PROBLEM TO WORK ON:
First find the line with "thumb mcp: (628, 483)" in the entries below, then set down exactly every line through the line with "pinky pip: (533, 535)", that line included.

SUPPLIED RECORDS Start Marker

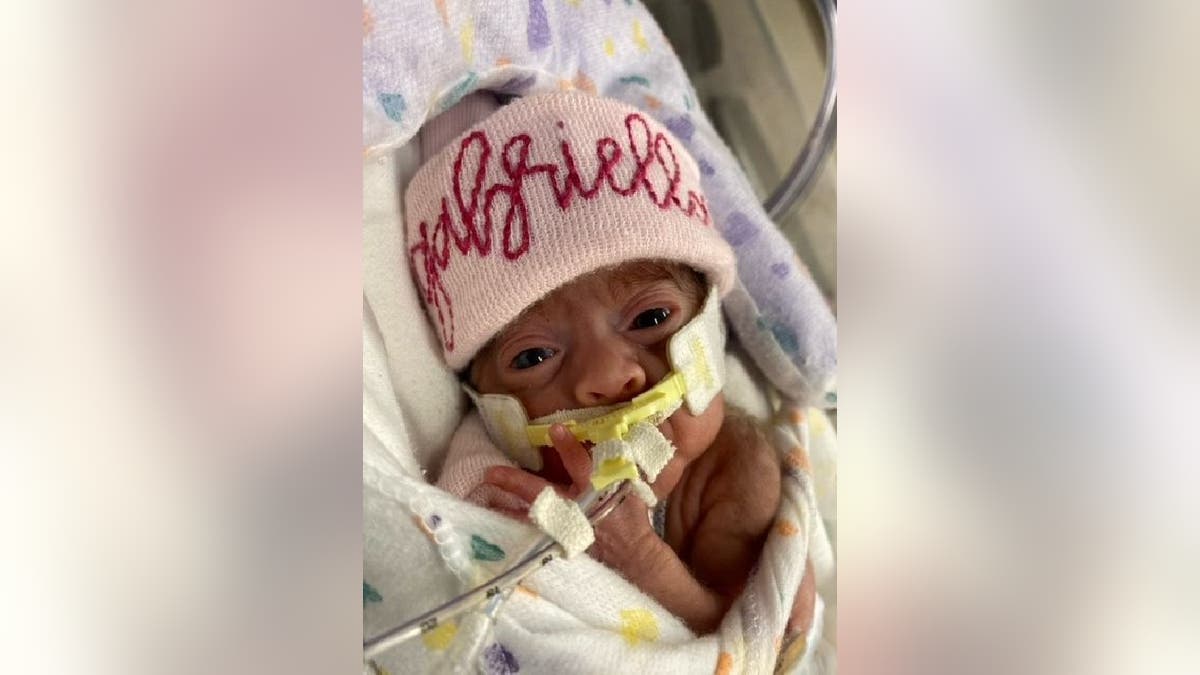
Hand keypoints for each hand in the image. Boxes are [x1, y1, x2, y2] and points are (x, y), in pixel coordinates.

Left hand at [483, 425, 656, 567]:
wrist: (633, 553)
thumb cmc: (630, 514)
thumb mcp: (628, 483)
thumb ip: (614, 460)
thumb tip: (600, 433)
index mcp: (597, 488)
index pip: (582, 464)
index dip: (569, 447)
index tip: (554, 428)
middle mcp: (577, 507)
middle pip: (543, 492)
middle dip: (516, 482)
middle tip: (490, 473)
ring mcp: (566, 526)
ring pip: (531, 517)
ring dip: (506, 509)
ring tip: (482, 502)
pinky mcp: (561, 542)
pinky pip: (533, 535)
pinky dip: (514, 530)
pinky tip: (496, 525)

SUPPLIED RECORDS End Marker

WRITTEN RESPONSE:
thumb mcp: (628, 483)
thumb ip: (614, 460)
thumb tip: (600, 433)
index mcp: (597, 488)
index pip: (582, 464)
index dip: (569, 447)
index tip: (554, 428)
middle mcp: (577, 507)
middle pip: (543, 492)
middle dip: (516, 482)
middle tip: (490, 473)
ring mcp: (566, 526)
ring pip: (531, 517)
ring dip: (506, 509)
ring tip: (482, 502)
pinky mcp: (561, 542)
pinky pip: (533, 535)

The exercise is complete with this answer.